2ª imagen: Karl Neuhaus, Cueva de hielo, Suiza. Paseando al atardecer por Madrid, vimos una fuente completamente helada, la cual no podía activar sus chorros de agua por razones evidentes. En cambio, la iluminación de la misma aun en funcionamiento le aportaba un carácter muy diferente, pues la capa de hielo reflejaba la luz unificándola, e incluso separándola en los colores del arco-iris en algunos puntos. Se había convertido en una fuente de luz y color en vez de agua, un efecto muy mágico. Sospecho que algo parecido experimentó en su día el artista centro europeo Karl Neuhaus, llevándole a mezclar hielo y luz. Sus esculturas, pues son trabajadas por él pese a su forma aparentemente natural, nos recuerdan a las grutas grotescas como la del Palacio Pitti de Florencia. Aspectos brutales, naturales, incluso amenazadores, que son matizados y definidos con la iluminación y sus colores aportados de forma artificial.
Pero la natura, en su sabiduría, no cesa en el empeño demostrándonos su saber hacer, como en la potente columna en la que se ha convertido esta pequeña cascada oscense.

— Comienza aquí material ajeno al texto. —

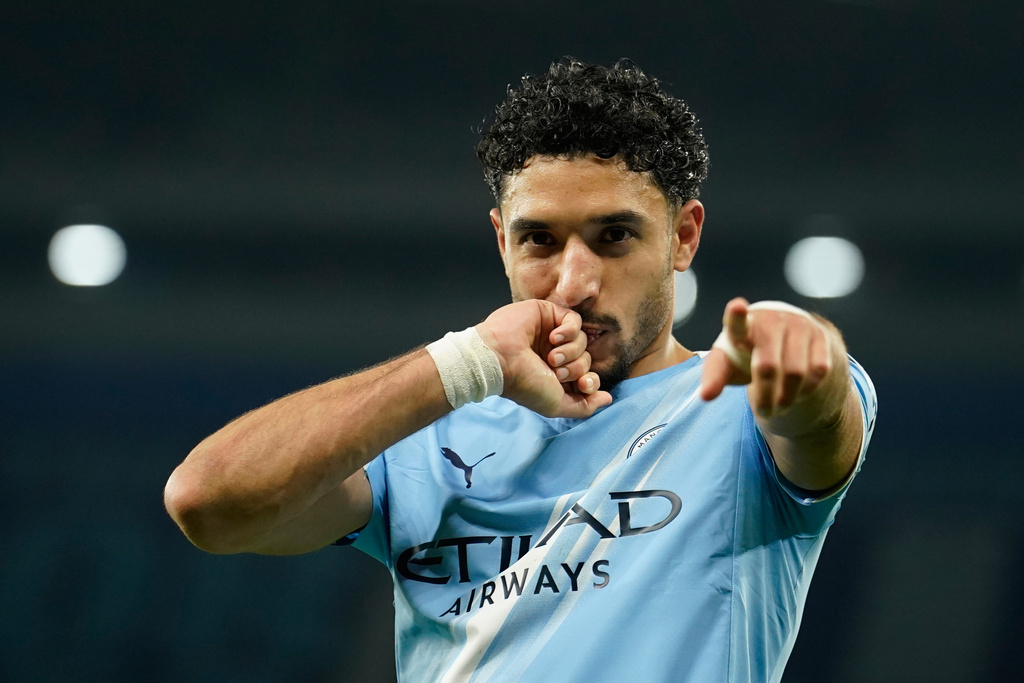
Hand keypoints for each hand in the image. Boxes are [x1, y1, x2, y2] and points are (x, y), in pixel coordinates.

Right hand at [477, 300, 612, 417]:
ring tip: (551, 357)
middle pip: (586, 359)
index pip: (587, 376)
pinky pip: (575, 320)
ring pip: (583, 340)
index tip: (583, 384)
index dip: (591, 381)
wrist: (499, 361)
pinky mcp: (548, 314)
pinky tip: (554, 338)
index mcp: (556, 376)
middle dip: (576, 367)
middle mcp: (555, 355)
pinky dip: (569, 331)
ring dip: (571, 351)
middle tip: (555, 371)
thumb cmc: (524, 384)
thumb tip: (608, 399)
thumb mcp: (556, 404)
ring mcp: (552, 334)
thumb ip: (584, 406)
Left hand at [699, 298, 833, 418]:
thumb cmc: (744, 352)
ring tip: (779, 407)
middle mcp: (771, 319)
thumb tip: (705, 396)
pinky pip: (818, 370)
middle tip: (764, 412)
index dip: (736, 315)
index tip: (736, 307)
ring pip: (796, 373)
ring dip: (787, 397)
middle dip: (765, 396)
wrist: (781, 336)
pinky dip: (807, 389)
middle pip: (768, 367)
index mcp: (742, 325)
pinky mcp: (819, 334)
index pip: (737, 321)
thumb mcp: (726, 362)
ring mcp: (798, 324)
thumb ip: (713, 377)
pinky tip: (797, 392)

Al margen quedará en mi anecdotario la nevada sufrida el domingo noche, regresando de recoger a un amigo en Atocha y que por la inexperiencia de los conductores con los que compartía vía, terminó siendo una odisea. El miedo bloqueó a algunos, parándose en mitad de la autovía en espera de un quita-nieves. Otros más arriesgados, perdían el control de sus coches y chocaban sin remedio contra las protecciones laterales, entorpeciendo más el tráfico. Pero sobre todo, el desconocimiento del uso de las marchas y los pedales en las cuestas heladas, hacía que aquellos que si lográbamos subirlas, tubiésemos que esquivar a los que no, como si de un eslalon inverso se tratase.
Dos horas retenidos, más 45 minutos de conducción para realizar los últimos 12 kilómetros que nos separaban de casa.